SELECTED EXCERPT –
· · · · ·

Upgrade Series Feature Development

externalreality · 7 August 2018 22:43

@veebers, your thinking would be correct but the actual prevention of machine operations during the upgrade process has not yet been implemented.

freyes · 21 August 2018 11:59

Hi,

I have a few doubts about upgrade-series.

Will upgrade-series work on a charm that doesn’t implement those hooks?,
Will the juju agent take care of running “do-release-upgrade”?

What’s the behavior for a machine that has more than 1 applications running on? are *-series-upgrade hooks executed in a random order?

Thanks,

rick_h · 21 August 2018 12:04

Yes, the feature will work for a charm that does not implement the hooks. They’ll just not be executed and Juju will update agents and such and hand the user the machine to perform the manual do-release-upgrade steps as usual.

The agent will not take care of do-release-upgrade. The feature is designed for that to be handled by the operator by request of the stakeholders. do-release-upgrade can ask questions about config file changes and more and having that automated seem like it’s not smooth enough to rely on Juju to JFDI. It can be scripted with juju run --machine and so if it’s true that it can be done smoothly the operator can script that part away.

When there’s more than one unit per machine the hooks will be triggered async and waited on. In the final version fo the feature the command will be interactive and you’ll see each step progress including the status of each unit’s hook execution. Once the hooks complete successfully and Juju is ready it hands control to the user to perform any manual/scripted steps with juju run, and then the user hands control back to Juju with the upgrade-series complete command.

· · · · ·

DIRECTIVES –
A) In the upgrade-series thread, why does the Juju agent not run do-release-upgrade itself? Answer in one to three sentences.
B) Quote the upgrade-series thread from "externalreality · 7" to "a random order?".
The rows are not required for this work.

RECORDS PROVIDED –
· · · · ·

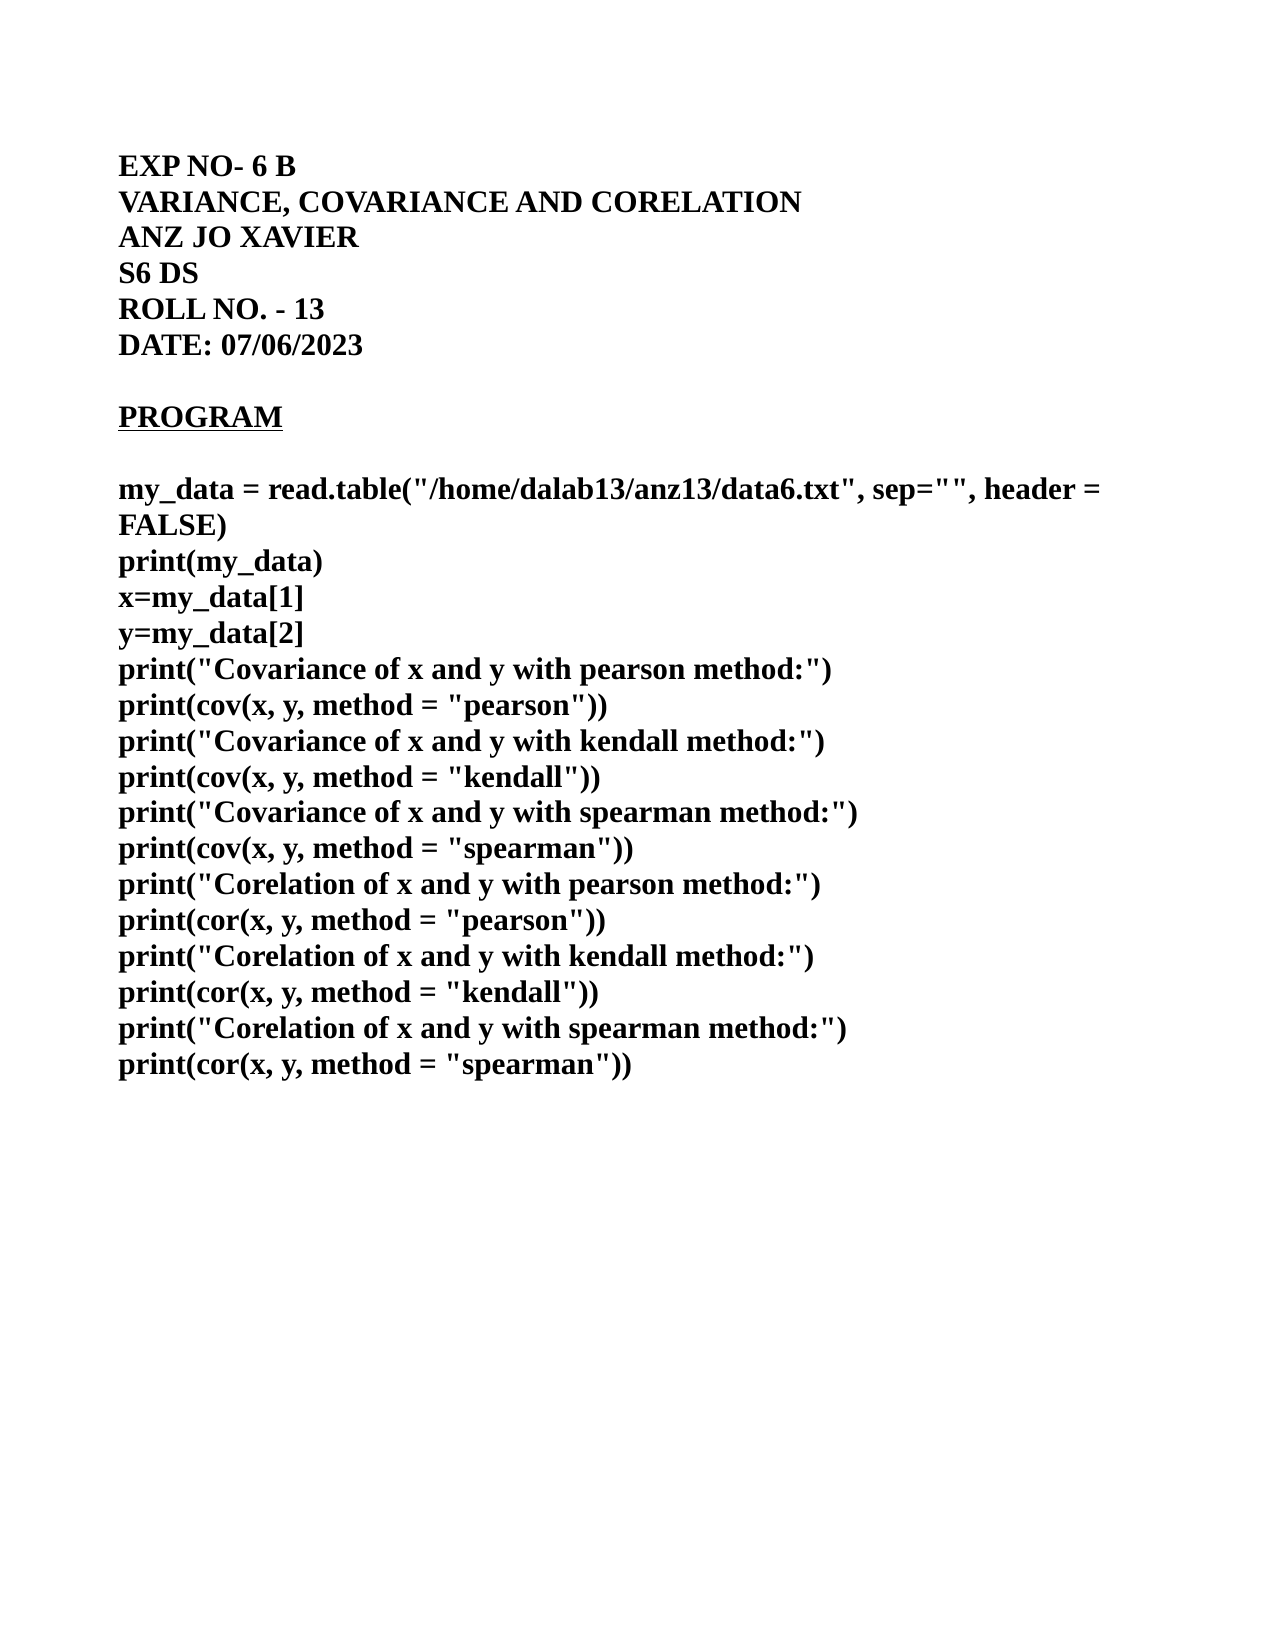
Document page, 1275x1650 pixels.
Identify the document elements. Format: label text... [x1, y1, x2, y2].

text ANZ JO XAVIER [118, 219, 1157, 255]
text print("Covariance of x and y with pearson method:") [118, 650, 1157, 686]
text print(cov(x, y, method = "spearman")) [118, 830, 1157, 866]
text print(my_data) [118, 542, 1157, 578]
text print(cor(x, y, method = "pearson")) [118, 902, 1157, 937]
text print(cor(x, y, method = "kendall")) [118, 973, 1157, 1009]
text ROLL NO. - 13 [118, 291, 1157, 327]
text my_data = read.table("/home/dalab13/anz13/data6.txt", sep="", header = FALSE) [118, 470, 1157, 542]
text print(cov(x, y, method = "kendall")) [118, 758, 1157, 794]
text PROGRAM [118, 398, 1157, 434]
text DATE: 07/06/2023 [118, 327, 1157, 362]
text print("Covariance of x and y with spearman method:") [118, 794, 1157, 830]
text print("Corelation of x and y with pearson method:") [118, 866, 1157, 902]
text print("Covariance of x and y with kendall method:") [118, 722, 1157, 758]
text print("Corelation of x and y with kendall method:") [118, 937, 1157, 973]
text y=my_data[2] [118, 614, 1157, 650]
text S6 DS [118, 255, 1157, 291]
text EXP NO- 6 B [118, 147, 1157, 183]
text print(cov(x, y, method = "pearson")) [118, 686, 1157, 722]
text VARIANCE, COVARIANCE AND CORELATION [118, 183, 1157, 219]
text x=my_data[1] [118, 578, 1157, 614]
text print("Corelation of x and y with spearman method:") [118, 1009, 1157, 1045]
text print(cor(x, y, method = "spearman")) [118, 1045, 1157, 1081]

· · · · ·

LIST OF SOLUTIONS –
A) The stakeholders asked for the feature to leave do-release-upgrade to the operator. The command can ask questions about config file changes and more, so automating it did not seem smooth enough to rely on Juju. The operator can still script that step with juju run --machine.

B)
externalreality · 7 August 2018 22:43

@veebers, your thinking would be correct but the actual prevention of machine operations during the upgrade process has not yet been implemented.

freyes · 21 August 2018 11:59

Hi,

I have a few doubts about upgrade-series.

Will upgrade-series work on a charm that doesn’t implement those hooks?,
Will the juju agent take care of running “do-release-upgrade”?

What’s the behavior for a machine that has more than 1 applications running on? are *-series-upgrade hooks executed in a random order?